The regulations provide that a health FSA is excluded from the definition of an “applicable self-insured health plan” and therefore is not subject to the fee. They further clarify that Archer medical savings accounts and health savings accounts (HSAs) are not subject to the fees, but—unlike other PPACA provisions—that the fees may be imposed on retiree-only medical plans, even those with fewer than two active participants.

Payment of the Fee
Although excise taxes are generally reported and paid quarterly, the proposed rules state that issuers and plan sponsors may report and pay the PCORI fees once per year, on July 31.

The regulations provide detailed instructions regarding how to identify the plan sponsor of a self-insured health plan. In the case of a plan established or maintained by a single employer, the plan sponsor is the employer. If a plan is maintained by two or more employers, the plan sponsor is the employer identified as such in the plan’s documents (i.e. the Plan Document or Summary Plan Description). If no designation has been made, then each plan sponsor that maintains the plan is responsible for the portion of the fee that is attributable to said employer’s own employees.

PPACA requires that the issuer of the policy pay the fee for fully insured health coverage (including a fully insured group health plan), and that the plan sponsor pay the fee in the case of a self-funded health plan. Although a TPA (like TASC) may agree to assist in calculating and/or remitting the payment, the responsibility ultimately rests with the issuer or plan sponsor.

While the PCORI fee is unlikely to drive plan design, it is one more factor that deserves a closer look. It may be most significant with respect to HRAs, since failing to adequately integrate one of these account-based plans with major medical coverage can result in effectively doubling the amount of the fee.

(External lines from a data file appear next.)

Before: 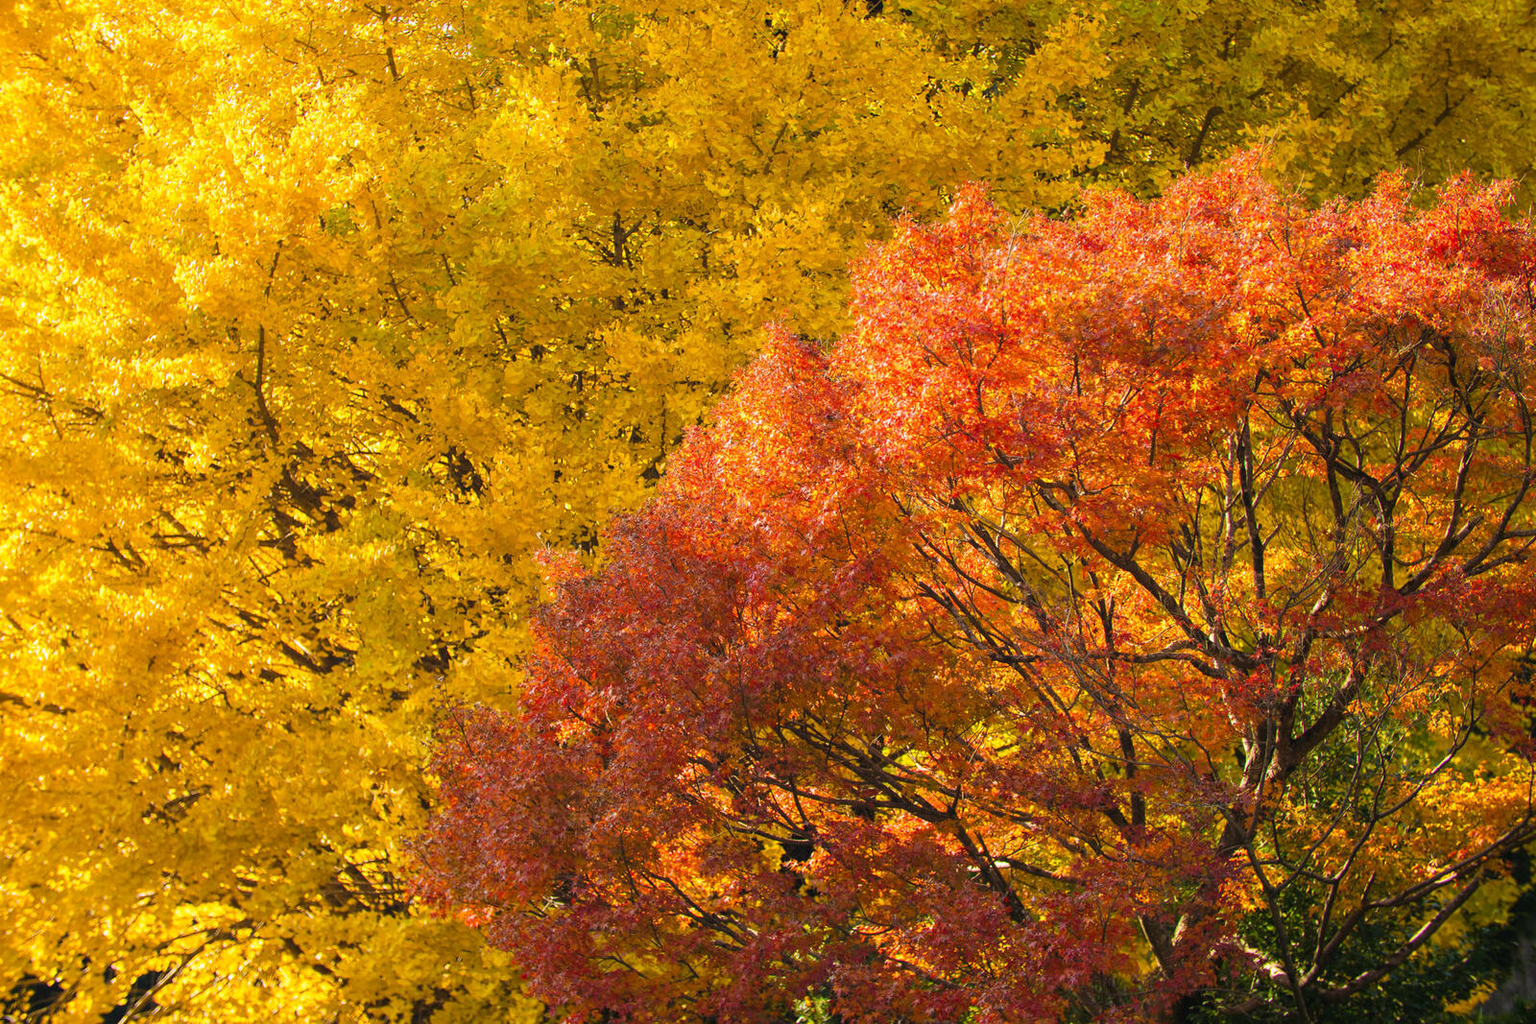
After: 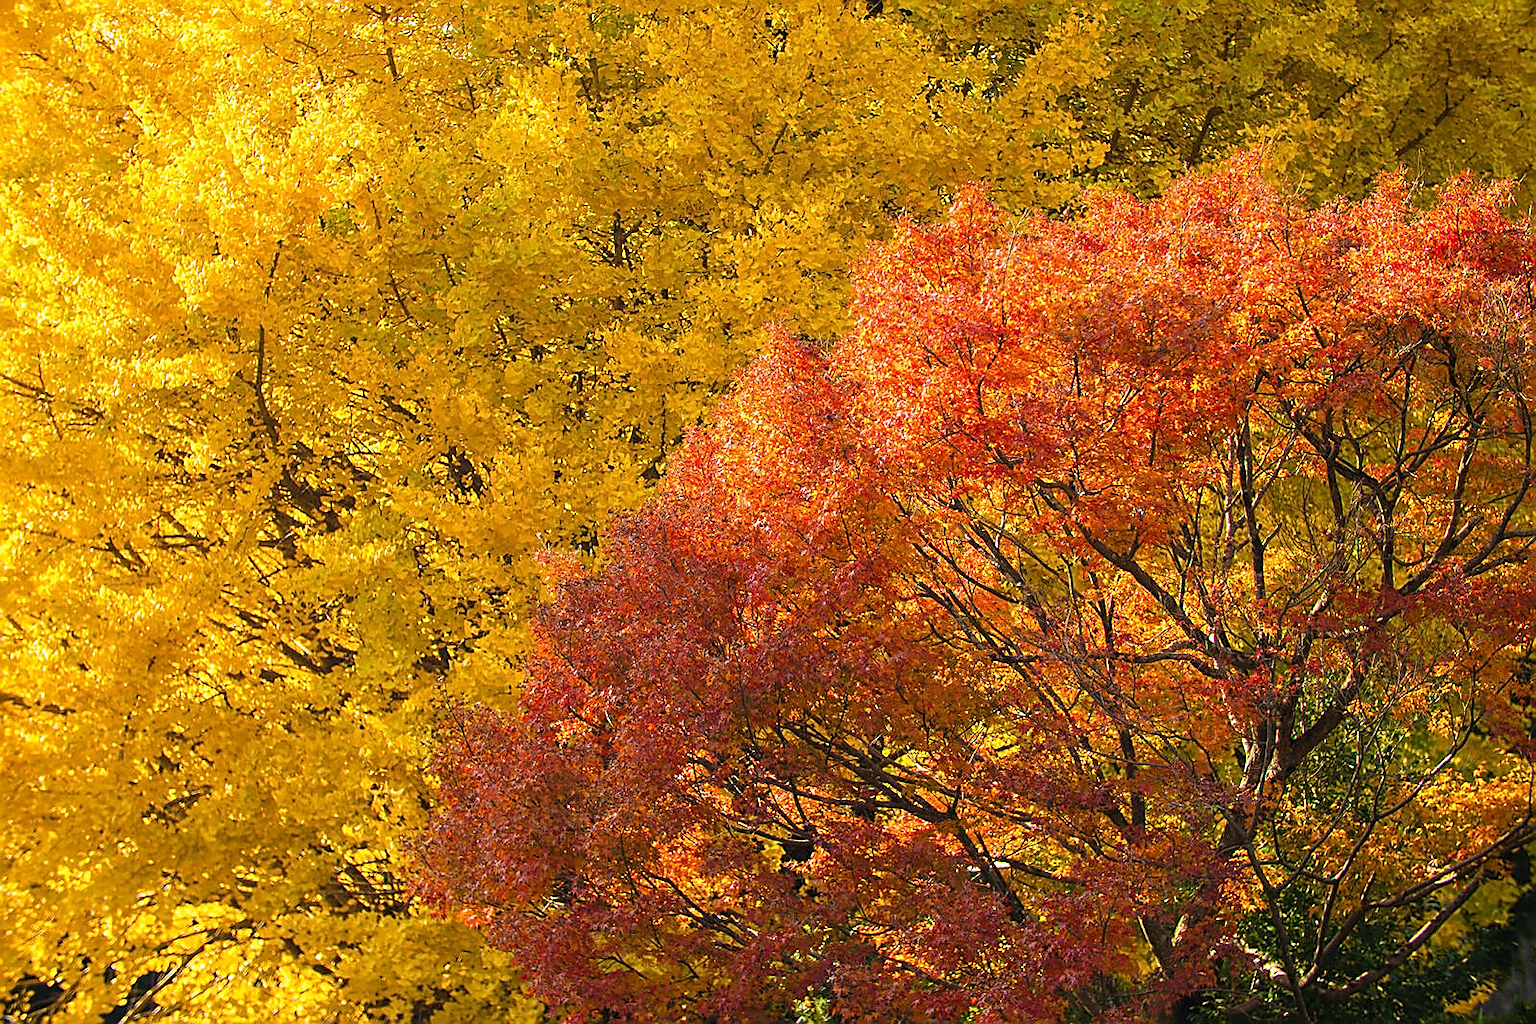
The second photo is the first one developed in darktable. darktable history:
sharpen: radius 1.417, amount 1.259, threshold 0.811
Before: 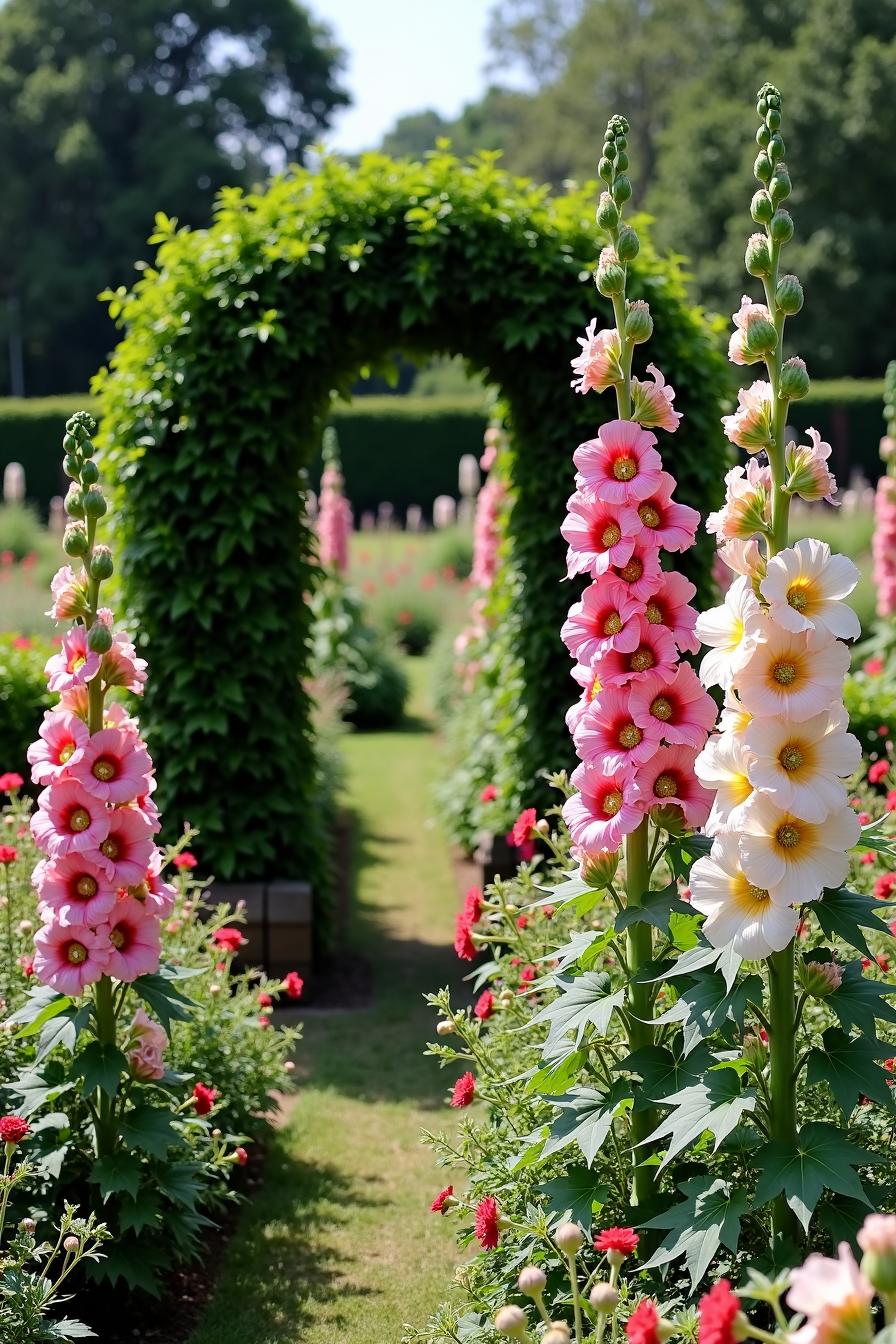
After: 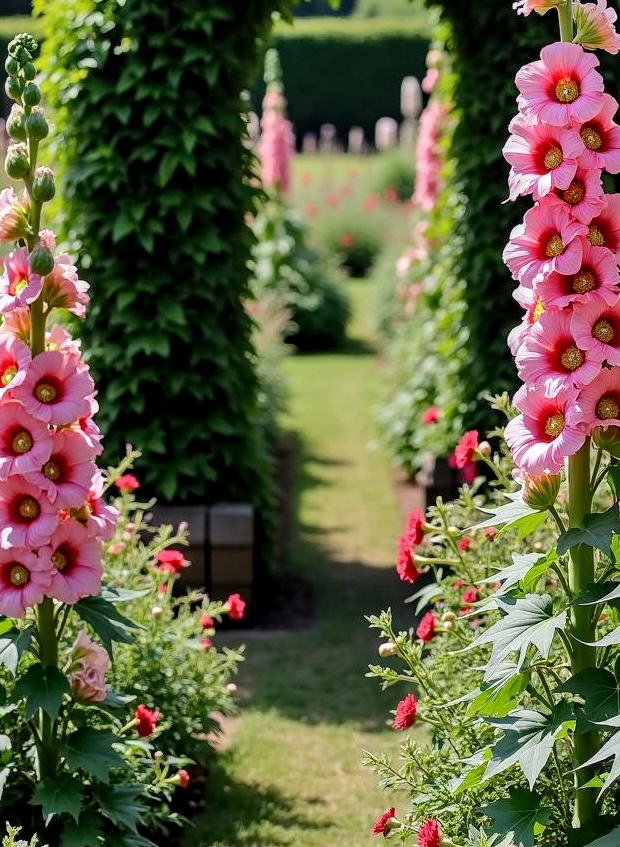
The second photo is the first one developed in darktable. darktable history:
local contrast: on, module defaults
exposure: black level correction 0.002, compensate highlight preservation false
crop: left 6.496%, top 28.126%, right 24.252%, bottom 8.807%
shadows and highlights: shadows 52.66, soften with gaussian
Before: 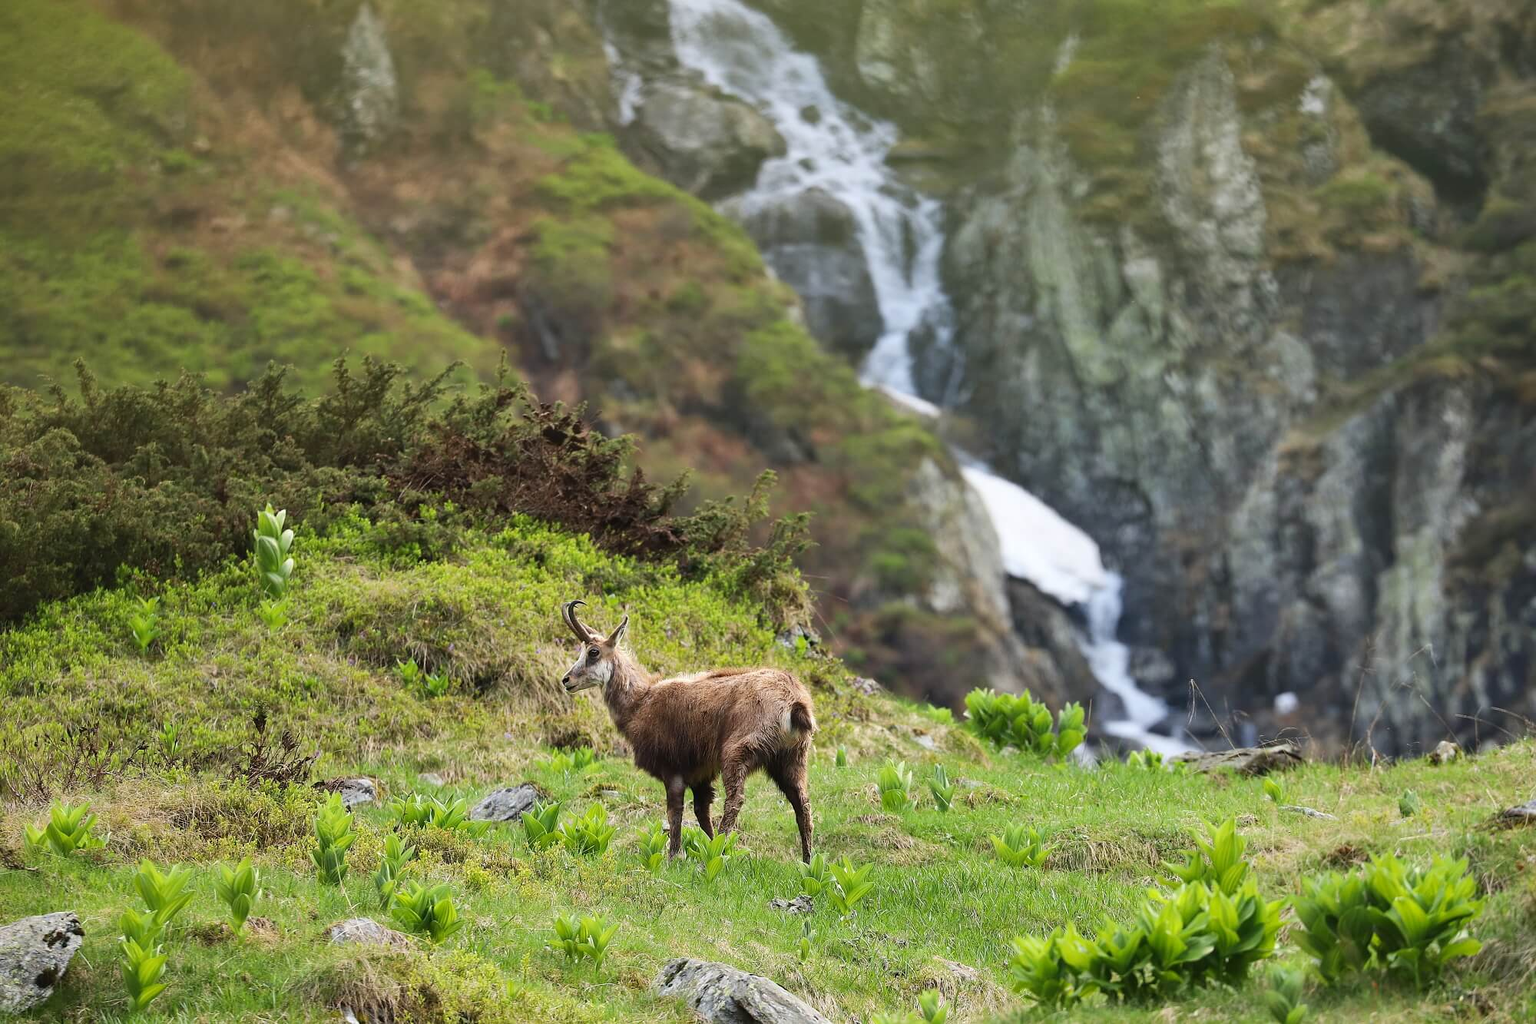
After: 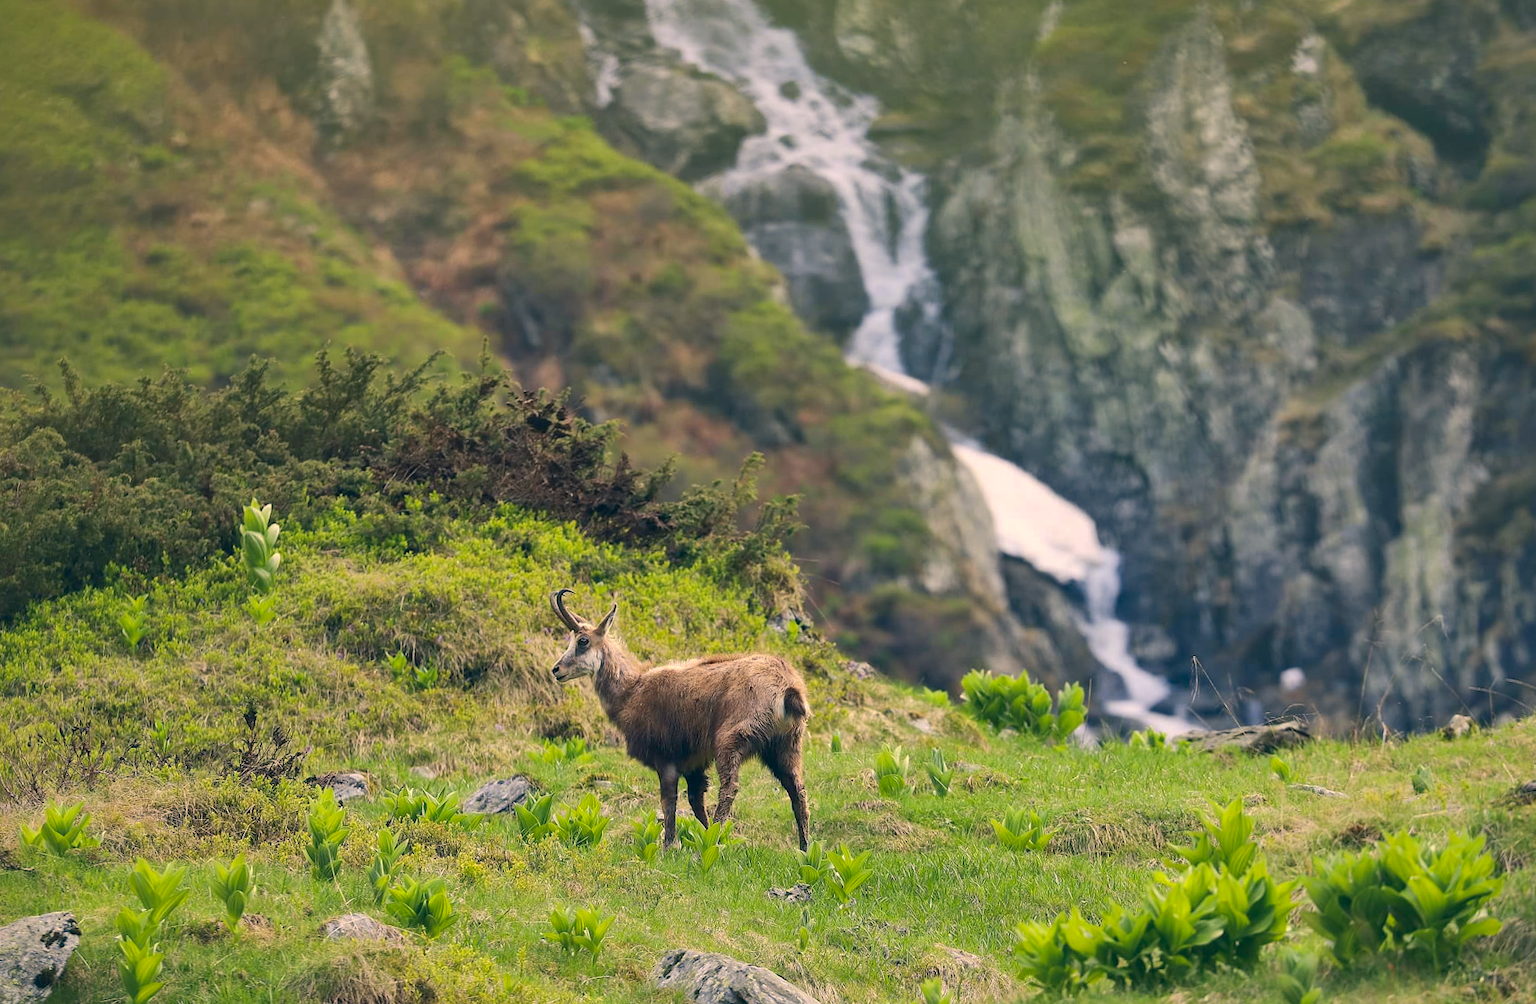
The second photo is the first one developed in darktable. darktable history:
rotate and perspective: rotation -1.32°, lens shift (horizontal) -0.031, crop left 0.015, crop right 0.985, crop top 0.047, crop bottom 0.982
color correction: highlights a* 10.32, highlights b* 14.66, shadows a* -9.59, shadows b* -15.02
shadows and highlights: on, module defaults
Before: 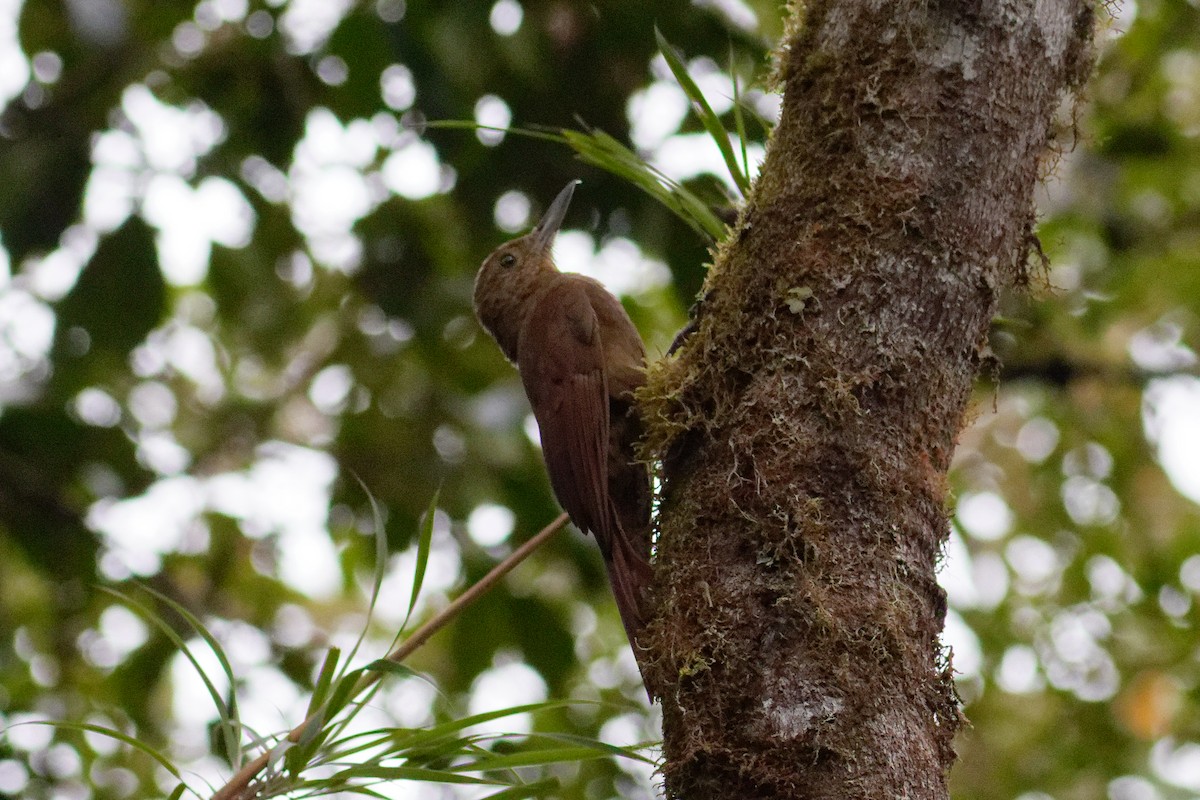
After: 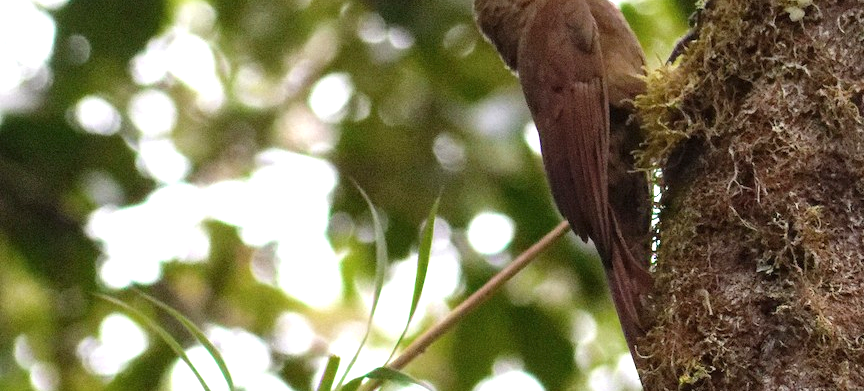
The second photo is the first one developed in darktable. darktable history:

Further analysis will be provided during our next Capital Connection webinar on Tuesday, May 22.

[1] The average number of covered lives includes all participants and beneficiaries [i.e. covered employees (regardless of whether full- or part-time), covered retirees, covered spouses and covered dependents]. For health FSA and HRA coverage, each participant may be treated as a single life, regardless of how many other individuals (e.g., spouse, dependents, and other beneficiaries) are actually covered.